AI could quickly screen thousands of antibiotics to tackle superbugs
Antibiotic resistance is a growing global health crisis that could cause 10 million deaths annually by 2050, according to the World Health Organisation. Scientists including James Collins, life sciences lead at the MIT Jameel Clinic, the epicentre of AI and health at the Massachusetts Institute of Technology, are now using AI and machine learning to drastically reduce the time and cost of identifying new antibiotics and thus widening the pipeline of drugs.
A recently published study by Jim and colleagues showed how AI-based algorithms can quickly screen thousands of potential compounds to find one that can effectively kill a drug-resistant strain of bacteria. For example, in May, he and researchers at MIT and McMaster University published a study on their use of an AI algorithm to identify an antibiotic that can kill a particularly resistant type of bacterium. The antibiotic, Abaucin, is named after the pathogen Acinetobacter baumannii, which can lead to serious infections, including meningitis and pneumonia, and is often found in hospital settings.
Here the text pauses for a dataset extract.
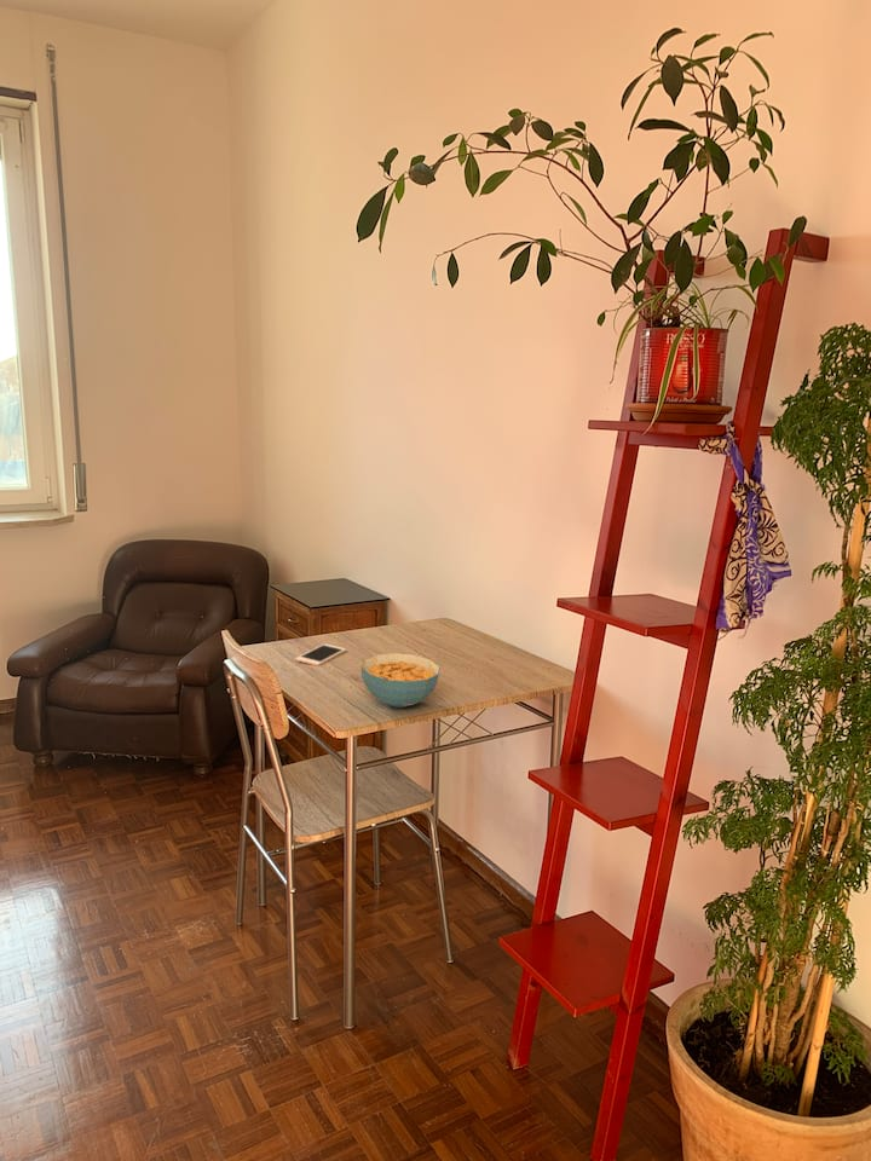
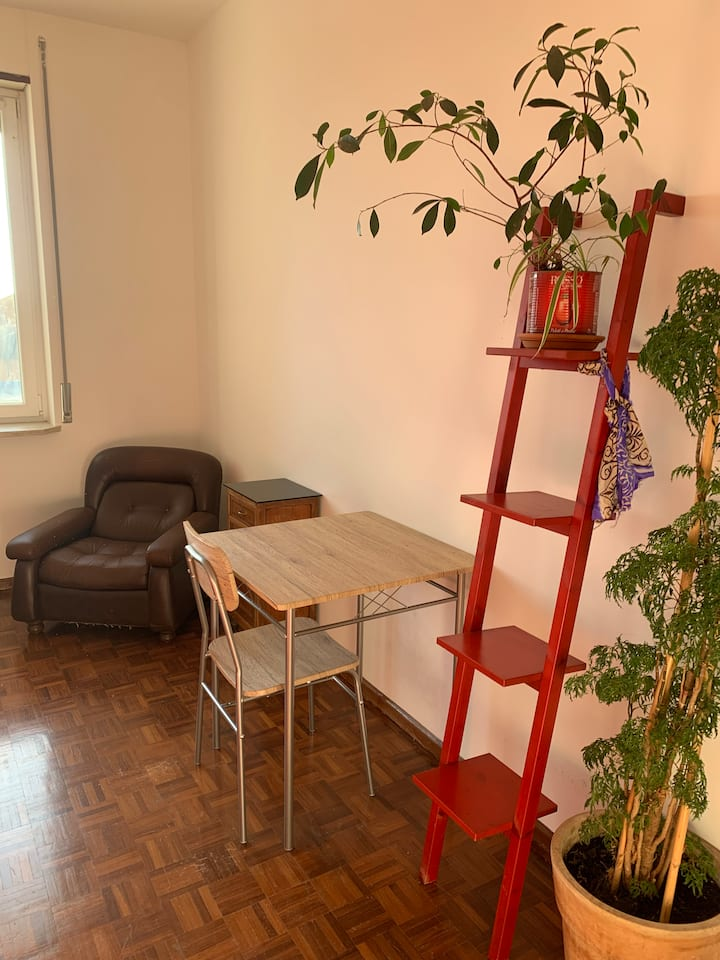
- cereal bowl [360,652,442,709]
- cell phone [294,642,347,666]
The discovery could profoundly impact how the drug-essay process is carried out in the future. In addition, United States legislators have proposed the PASTEUR Act which, if passed, would create an incentive program and government investment of USD 6 billion for the development of new antimicrobial drugs. AI may prove to be a powerful tool in helping us to solve the challenge of antibiotic resistance and other pressing global issues.